A recipient of unsolicited e-mails could not sue the sender under state law because such claims are preempted by federal anti-spam law, the 4th Circuit has ruled in affirming a summary judgment.
The defendant sent numerous e-mails advertising various travel offers to the plaintiff, a web site design firm located in Oklahoma. The plaintiff sued under the Controlling the Assault of Non- Solicited Pornography and Marketing Act (CAN-SPAM) and an Oklahoma anti-spam statute that prohibits e-mails that misrepresent or fail to properly identify their point of origin.
The defendant argued that the CAN-SPAM Act preempted the plaintiff's state-law claims because the statute expressly provides that it "supersedes" state laws regulating commercial e-mail.
The plaintiff contended its claims fell within the CAN-SPAM Act's exception for any state law that "prohibits falsity or deception in any portion of a commercial electronic mail message or information attached thereto."
But the court decided that the exception only applied to "material" inaccuracies touching on fraud and, because the plaintiff alleged only minor, "immaterial" inaccuracies in the defendant's e- mails, the CAN-SPAM Act preempted the state-law claims.
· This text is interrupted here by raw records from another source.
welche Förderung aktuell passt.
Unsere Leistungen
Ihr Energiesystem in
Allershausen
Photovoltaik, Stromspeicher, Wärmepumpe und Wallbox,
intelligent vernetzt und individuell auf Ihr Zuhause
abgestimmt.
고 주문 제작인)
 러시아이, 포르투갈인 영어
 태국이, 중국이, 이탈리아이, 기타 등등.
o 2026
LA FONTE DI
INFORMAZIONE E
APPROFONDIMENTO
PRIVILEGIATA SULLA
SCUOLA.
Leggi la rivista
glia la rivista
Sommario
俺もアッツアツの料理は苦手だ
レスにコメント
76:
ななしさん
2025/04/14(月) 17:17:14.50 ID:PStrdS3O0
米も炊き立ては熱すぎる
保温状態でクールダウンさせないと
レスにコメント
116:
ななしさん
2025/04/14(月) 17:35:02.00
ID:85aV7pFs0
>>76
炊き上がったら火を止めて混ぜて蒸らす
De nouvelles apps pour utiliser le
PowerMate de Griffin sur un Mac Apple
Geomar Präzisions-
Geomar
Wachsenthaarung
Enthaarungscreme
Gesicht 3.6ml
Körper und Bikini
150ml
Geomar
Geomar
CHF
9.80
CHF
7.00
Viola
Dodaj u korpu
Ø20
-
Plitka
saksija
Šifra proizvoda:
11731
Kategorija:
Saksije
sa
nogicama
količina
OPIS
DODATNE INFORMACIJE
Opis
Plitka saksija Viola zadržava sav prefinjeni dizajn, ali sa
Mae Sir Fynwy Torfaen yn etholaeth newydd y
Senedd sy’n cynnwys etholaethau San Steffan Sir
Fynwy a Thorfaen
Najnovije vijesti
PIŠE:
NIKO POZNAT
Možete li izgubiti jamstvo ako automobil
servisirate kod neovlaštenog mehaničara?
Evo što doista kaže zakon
"The exception allows states to prohibit 'falsity or deception' in commercial e-mail messages. Those terms are not defined in the statute. However, 'deception' requires more than bare error, and while 'falsity' can be defined as merely 'the character or quality of not conforming to the truth or facts,' it also can convey an element of tortiousness or wrongfulness, as in 'deceitfulness, untrustworthiness, faithlessness," the court said.
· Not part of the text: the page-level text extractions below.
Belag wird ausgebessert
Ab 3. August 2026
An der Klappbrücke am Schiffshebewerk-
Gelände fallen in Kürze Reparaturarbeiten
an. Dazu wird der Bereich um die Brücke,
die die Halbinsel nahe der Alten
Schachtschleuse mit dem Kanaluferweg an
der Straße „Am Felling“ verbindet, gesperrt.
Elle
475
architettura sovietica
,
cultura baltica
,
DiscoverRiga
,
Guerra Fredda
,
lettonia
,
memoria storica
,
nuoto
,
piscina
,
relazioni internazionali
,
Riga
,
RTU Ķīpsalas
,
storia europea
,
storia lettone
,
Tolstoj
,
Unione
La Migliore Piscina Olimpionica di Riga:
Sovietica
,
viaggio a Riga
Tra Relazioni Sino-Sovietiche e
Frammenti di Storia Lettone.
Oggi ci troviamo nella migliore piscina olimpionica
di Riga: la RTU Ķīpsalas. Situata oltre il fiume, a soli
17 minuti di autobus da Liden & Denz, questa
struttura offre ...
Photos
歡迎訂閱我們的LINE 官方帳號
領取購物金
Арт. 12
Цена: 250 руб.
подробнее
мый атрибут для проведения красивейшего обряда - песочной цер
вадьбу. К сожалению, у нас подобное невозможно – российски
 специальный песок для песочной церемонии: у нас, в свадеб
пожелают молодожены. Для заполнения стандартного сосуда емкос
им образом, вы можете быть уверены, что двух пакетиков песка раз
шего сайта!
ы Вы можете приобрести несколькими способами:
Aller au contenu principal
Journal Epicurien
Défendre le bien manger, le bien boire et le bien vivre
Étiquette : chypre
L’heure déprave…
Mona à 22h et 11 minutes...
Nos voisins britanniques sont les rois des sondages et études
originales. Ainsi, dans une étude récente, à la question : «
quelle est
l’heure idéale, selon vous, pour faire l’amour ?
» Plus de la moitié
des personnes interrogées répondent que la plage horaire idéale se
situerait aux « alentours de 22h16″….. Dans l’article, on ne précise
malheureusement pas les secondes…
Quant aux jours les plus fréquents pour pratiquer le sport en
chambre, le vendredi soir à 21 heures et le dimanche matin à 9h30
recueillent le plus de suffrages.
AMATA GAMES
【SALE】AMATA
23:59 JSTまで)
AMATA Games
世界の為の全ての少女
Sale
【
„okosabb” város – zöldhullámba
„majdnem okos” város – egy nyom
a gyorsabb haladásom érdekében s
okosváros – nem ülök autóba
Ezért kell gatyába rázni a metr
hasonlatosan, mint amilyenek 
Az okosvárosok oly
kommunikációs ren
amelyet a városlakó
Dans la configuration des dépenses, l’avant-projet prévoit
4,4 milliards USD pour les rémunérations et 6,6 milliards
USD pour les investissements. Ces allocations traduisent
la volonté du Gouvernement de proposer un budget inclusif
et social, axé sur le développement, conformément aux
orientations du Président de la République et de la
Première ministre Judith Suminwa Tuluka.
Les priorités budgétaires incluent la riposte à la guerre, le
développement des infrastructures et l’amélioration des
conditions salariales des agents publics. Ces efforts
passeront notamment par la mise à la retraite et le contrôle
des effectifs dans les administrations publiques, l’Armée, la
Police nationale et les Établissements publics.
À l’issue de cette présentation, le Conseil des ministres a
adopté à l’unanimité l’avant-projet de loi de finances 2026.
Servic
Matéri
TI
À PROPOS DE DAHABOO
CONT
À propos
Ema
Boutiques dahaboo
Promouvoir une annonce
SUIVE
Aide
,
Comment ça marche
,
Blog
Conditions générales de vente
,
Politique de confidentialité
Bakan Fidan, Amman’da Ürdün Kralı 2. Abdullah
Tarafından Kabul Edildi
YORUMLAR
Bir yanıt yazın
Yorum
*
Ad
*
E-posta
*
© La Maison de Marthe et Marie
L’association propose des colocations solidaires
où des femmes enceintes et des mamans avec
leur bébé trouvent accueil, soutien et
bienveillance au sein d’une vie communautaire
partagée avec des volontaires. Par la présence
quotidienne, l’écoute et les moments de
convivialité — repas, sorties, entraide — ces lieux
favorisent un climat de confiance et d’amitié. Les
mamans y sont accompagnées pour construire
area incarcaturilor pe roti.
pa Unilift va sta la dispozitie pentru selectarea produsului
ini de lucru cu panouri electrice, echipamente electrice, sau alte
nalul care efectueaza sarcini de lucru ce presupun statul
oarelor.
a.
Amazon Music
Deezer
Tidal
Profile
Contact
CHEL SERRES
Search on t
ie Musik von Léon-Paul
It further decided that the plaintiff could not establish that the defendant violated the CAN-SPAM Act's requirements concerning the accuracy of header information in commercial e-mails, finding "the e-mails at issue were chock full of methods to 'identify, locate, or respond to' the sender or to 'investigate [an] alleged violation' of the CAN-SPAM Act."
Omega World Travel, Inc. v. Mummagraphics, Inc. (Lawyers USA No. 9934632) U.S. Court of Appeals, 4th Circuit No. 05-2080. Nov. 17, 2006.